● **Dataset entries**
__________________________________________________

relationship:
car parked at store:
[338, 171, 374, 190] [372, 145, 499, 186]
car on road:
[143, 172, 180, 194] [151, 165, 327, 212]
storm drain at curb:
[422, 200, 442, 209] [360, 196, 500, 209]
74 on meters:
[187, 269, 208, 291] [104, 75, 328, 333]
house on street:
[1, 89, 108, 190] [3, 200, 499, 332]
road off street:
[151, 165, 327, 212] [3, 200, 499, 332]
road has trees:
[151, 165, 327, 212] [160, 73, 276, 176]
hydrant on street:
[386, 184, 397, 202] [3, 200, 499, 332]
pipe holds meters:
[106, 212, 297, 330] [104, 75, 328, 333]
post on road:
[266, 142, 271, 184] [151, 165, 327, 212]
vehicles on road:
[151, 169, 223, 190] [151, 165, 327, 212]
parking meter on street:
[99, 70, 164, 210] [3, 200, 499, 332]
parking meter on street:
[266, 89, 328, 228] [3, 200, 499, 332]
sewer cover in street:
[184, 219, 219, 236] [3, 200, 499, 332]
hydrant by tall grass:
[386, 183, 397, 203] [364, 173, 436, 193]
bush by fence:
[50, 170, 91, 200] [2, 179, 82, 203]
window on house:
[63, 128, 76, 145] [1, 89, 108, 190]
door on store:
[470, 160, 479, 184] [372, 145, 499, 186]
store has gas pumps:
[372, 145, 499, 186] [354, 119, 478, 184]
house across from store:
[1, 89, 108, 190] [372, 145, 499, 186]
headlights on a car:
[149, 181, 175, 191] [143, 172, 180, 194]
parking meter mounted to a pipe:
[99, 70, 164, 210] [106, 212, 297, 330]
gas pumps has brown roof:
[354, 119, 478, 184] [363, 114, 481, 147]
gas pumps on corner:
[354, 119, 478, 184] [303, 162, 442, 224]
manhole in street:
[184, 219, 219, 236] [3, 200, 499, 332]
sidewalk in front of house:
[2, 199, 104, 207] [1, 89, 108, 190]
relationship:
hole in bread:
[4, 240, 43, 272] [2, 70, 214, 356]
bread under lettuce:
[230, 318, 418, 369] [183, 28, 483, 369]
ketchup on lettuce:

__________________________________________________

● **WORK TO COMPLETE**
Please copy every line of the material above, character for character.

● **ANSWER TO THIS PROBLEM**
relationship:
car parked at store:
[338, 171, 374, 190] [372, 145, 499, 186]
car on road:
[143, 172, 180, 194] [151, 165, 327, 212]
storm drain at curb:
[422, 200, 442, 209] [360, 196, 500, 209]
74 on meters:
[187, 269, 208, 291] [104, 75, 328, 333]
house on street:
[1, 89, 108, 190] [3, 200, 499, 332]
road off street:
[151, 165, 327, 212] [3, 200, 499, 332]
road has trees:
[151, 165, 327, 212] [160, 73, 276, 176]
hydrant on street:
[386, 184, 397, 202] [3, 200, 499, 332]
pipe holds meters:
[106, 212, 297, 330] [104, 75, 328, 333]
post on road:
[266, 142, 271, 184] [151, 165, 327, 212]
vehicles on road:
[151, 169, 223, 190] [151, 165, 327, 212]
parking meter on street:
[99, 70, 164, 210] [3, 200, 499, 332]
parking meter on street:
[266, 89, 328, 228] [3, 200, 499, 332]
sewer cover in street:
[184, 219, 219, 236] [3, 200, 499, 332]
hydrant by tall grass:
[386, 183, 397, 203] [364, 173, 436, 193]
bush by fence:
[50, 170, 91, 200] [2, 179, 82, 203]
window on house:
[63, 128, 76, 145] [1, 89, 108, 190]
door on store:
[470, 160, 479, 184] [372, 145, 499, 186]
store has gas pumps:
[372, 145, 499, 186] [354, 119, 478, 184]
house across from store:
[1, 89, 108, 190] [372, 145, 499, 186]
headlights on a car:
[149, 181, 175, 191] [143, 172, 180, 194]
parking meter mounted to a pipe:
[99, 70, 164, 210] [106, 212, 297, 330]
gas pumps has brown roof:
[354, 119, 478, 184] [363, 114, 481, 147]
gas pumps on corner:
[354, 119, 478, 184] [303, 162, 442, 224]
manhole in street:
[184, 219, 219, 236] [3, 200, 499, 332]
sidewalk in front of house:
[2, 199, 104, 207] [1, 89, 108, 190]
relationship:
hole in bread:
[4, 240, 43, 272] [2, 70, 214, 356]
bread under lettuce:
[230, 318, 418, 369] [183, 28, 483, 369]
ketchup on lettuce:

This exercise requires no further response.